Die öffentliche Diskussion in Deutschland um den 8. Mai läuft derzeit darauf hinaus, daß man die deutschen Opfer des Krieges nicht erwähnen kann, ohne sich dem Vorwurf auszusetzen, Ursache und Wirkung zu verwechseln.

Schultze-Rhonhof: Hierzu kann ich nur sagen, daß wir Deutschen den Krieg begonnen, aber nicht allein verursacht haben. Ich habe in meinem Buch "Der Krieg, der viele Väter hatte" anhand von Archivfunden, Memoiren und der Geschichtsschreibung der Alliierten dargestellt, wer damals für den Kriegsausbruch verantwortlich war: Die Verursacher saßen in den Regierungen Großbritanniens, Polens, Rußlands, Amerikas und Italiens genauso wie in der deutschen Reichsregierung. Auch das ist eine Sache, die sowohl in der Medienberichterstattung als auch beispielsweise in deutschen Schulbüchern unterschlagen wird.

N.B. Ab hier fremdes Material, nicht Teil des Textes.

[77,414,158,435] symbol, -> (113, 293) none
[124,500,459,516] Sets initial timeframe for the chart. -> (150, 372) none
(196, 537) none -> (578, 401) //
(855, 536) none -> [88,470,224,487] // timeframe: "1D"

Eine Berliner Bezirksverordnetenversammlung ist Anfang des Jahres heftig für einen Beschluß angegriffen worden, in dem ebenfalls die beiden Seiten des 8. Mai thematisiert wurden. Erwarten Sie auf Ihre Anzeige ähnliche Reaktionen der Öffentlichkeit?

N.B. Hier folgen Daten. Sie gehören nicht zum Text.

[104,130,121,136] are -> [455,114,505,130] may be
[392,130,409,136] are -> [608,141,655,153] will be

Schultze-Rhonhof: Da stellt sich die Frage, wer ist denn die Öffentlichkeit? Die Öffentlichkeit sind doch nur Partei- und Medienleute. Der Mann auf der Straße wird doch gar nicht gefragt. Ich habe einmal im Zusammenhang mit einem öffentlichen Großen Zapfenstreich der Bundeswehr erlebt, wie eine solche Sache abläuft. Damals wurde ein Fernsehteam mit dem Auftrag losgeschickt, acht Stellungnahmen gegen und zwei für den Großen Zapfenstreich einzufangen. So werden Meinungen gemacht. Und das wird uns dann als öffentliche Meinung serviert.

Welche Wirkung erhoffen Sie sich von der Anzeige?

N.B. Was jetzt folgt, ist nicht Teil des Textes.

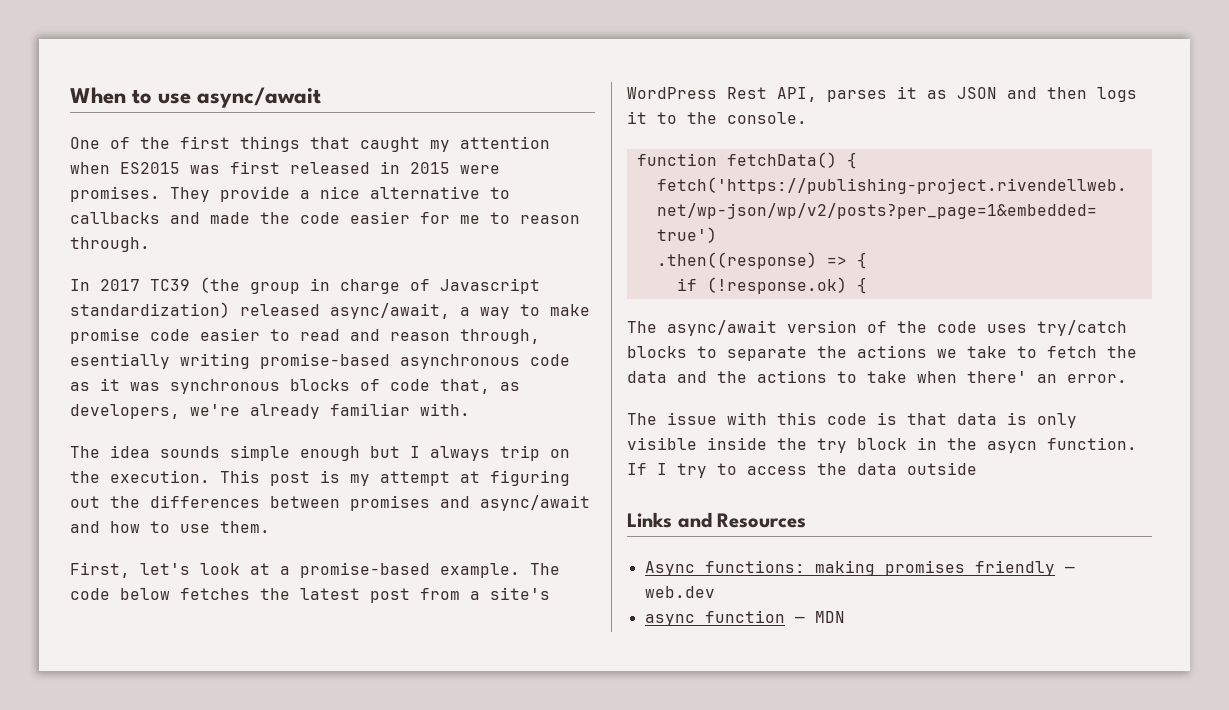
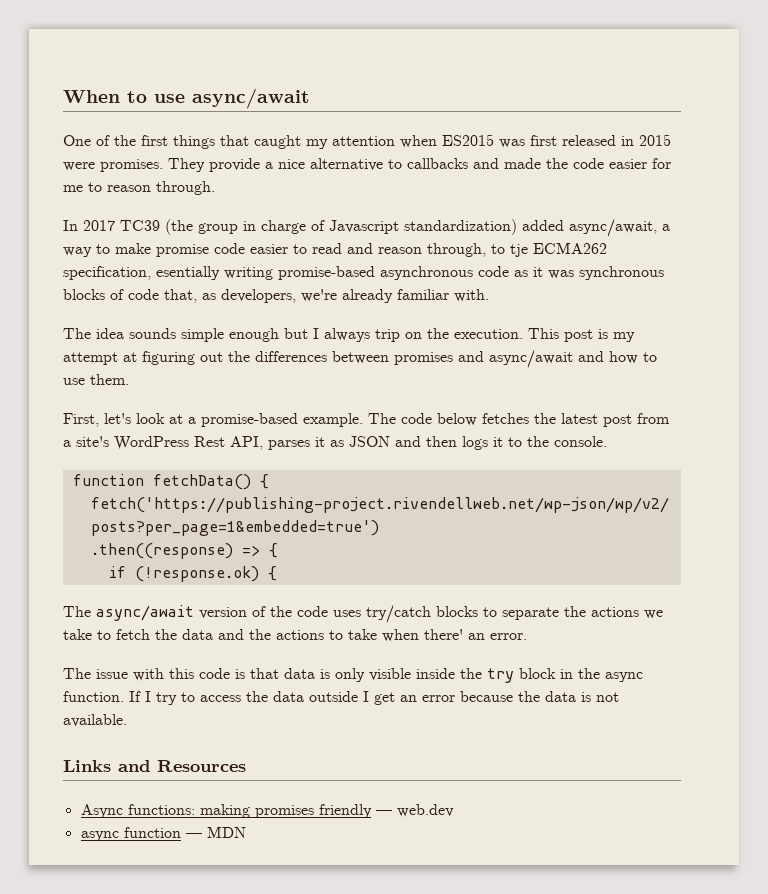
[240,304,320,316] released -> [522,220,564,231] added
(540, 336) none -> [491,242,607,257] [63,266,151,280] to tje ECMA262 specification,
[987,441,1037,453] asycn -> [605,672,643,682] async
(977, 468) none -> [363,691,619,705] [63,714,127,727] I get an error because the data is not available.

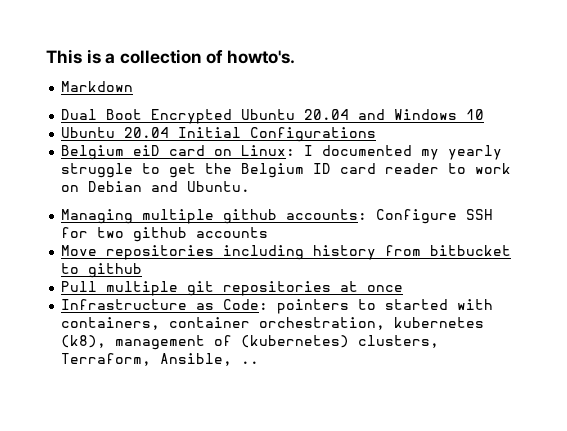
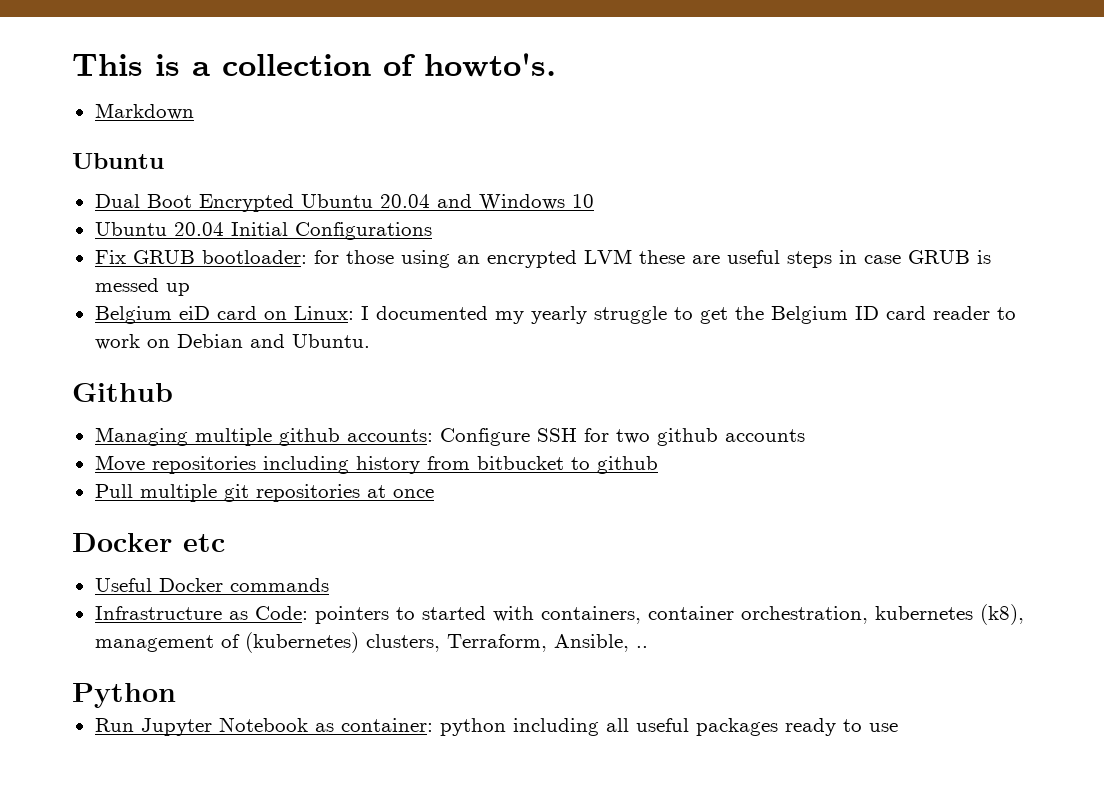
(134, 86) none -> [72,153,164,169] // Ubuntu
(377, 134) none -> [94,249,991,268] [94,278,190,296] // Fix GRUB bootloader: for those using an encrypted LVM these are useful steps in case GRUB is messed up
(251, 186) none -> [72,383,173,402] // Github
(404, 288) none -> [72,533,225,552] [94,578,329,592] // Docker etc // Useful Docker commands
(260, 362) none -> [72,683,176,708] [94,717,898,736] // Python // Run Jupyter Notebook as container: python including all useful packages ready to use

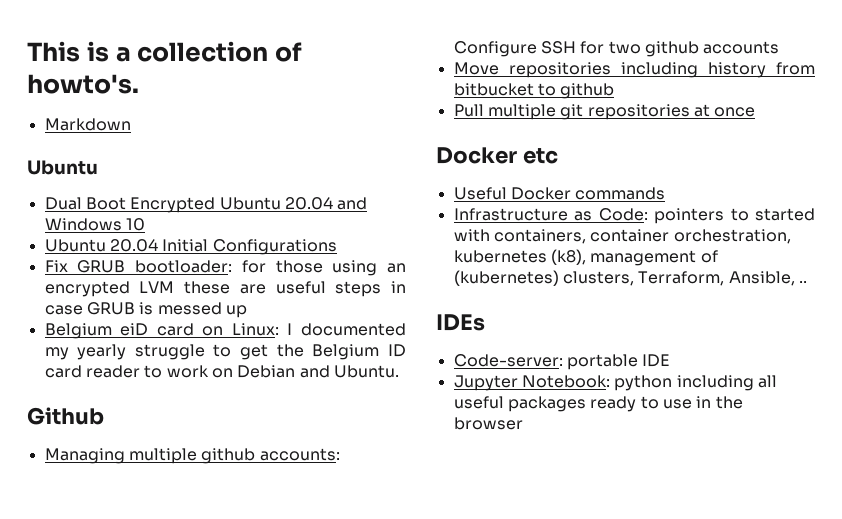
[72,683,176,708] [94,717,433,736] Python // Run Jupyter Notebook as container: -> [436,314,485,331] [453,354,671,370] [453,375,610,391] IDEs // Code-server: portable IDE // Jupyter Notebook:
(898, 727) none -> [696,396,743,409] [453,417,523,430] in the browser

Schultze-Rhonhof: Ich hoffe, daß die patriotischen und wertkonservativen Leute durch so eine Aktion ein bißchen mehr Mut finden, sich zu äußern. In jüngster Zeit gab es ja bereits einige Beispiele, etwa den Protest ehemaliger und aktiver Diplomaten gegen die geänderte Nachrufpraxis im Auswärtigen Amt oder die heftigen Reaktionen auf die Umbenennung der Mölders-Kaserne und des Jagdgeschwaders 74. Vielleicht fühlt sich der eine oder andere durch diese Beispiele ermuntert und findet den Mut, sich ebenfalls zu Wort zu melden. Die meisten Menschen haben ja heute keinen Mut mehr, sich zu solchen Themen zu äußern, da sie sofort verdächtigt werden, sie hätten eine extreme Meinung.

Welchen Erfolg wird die Initiative haben?

Schultze-Rhonhof: Die vorherrschende Medienmeinung werden wir mit dieser Anzeige nicht knacken können. Aber im Dritten Reich gab es auch nur wenige Leute, die eine andere Meinung geäußert haben. Das Urteil spricht immer die Geschichte. Dabei ist nicht entscheidend, wie viele Menschen eine bestimmte Meinung vertreten, sondern daß die Meinung richtig ist. 

 

Gerd Schultze--Rhonhof ist Generalmajor a.D. 1996 bat er aus Protest gegen die Wehrdienstzeitverkürzung um seine Entlassung.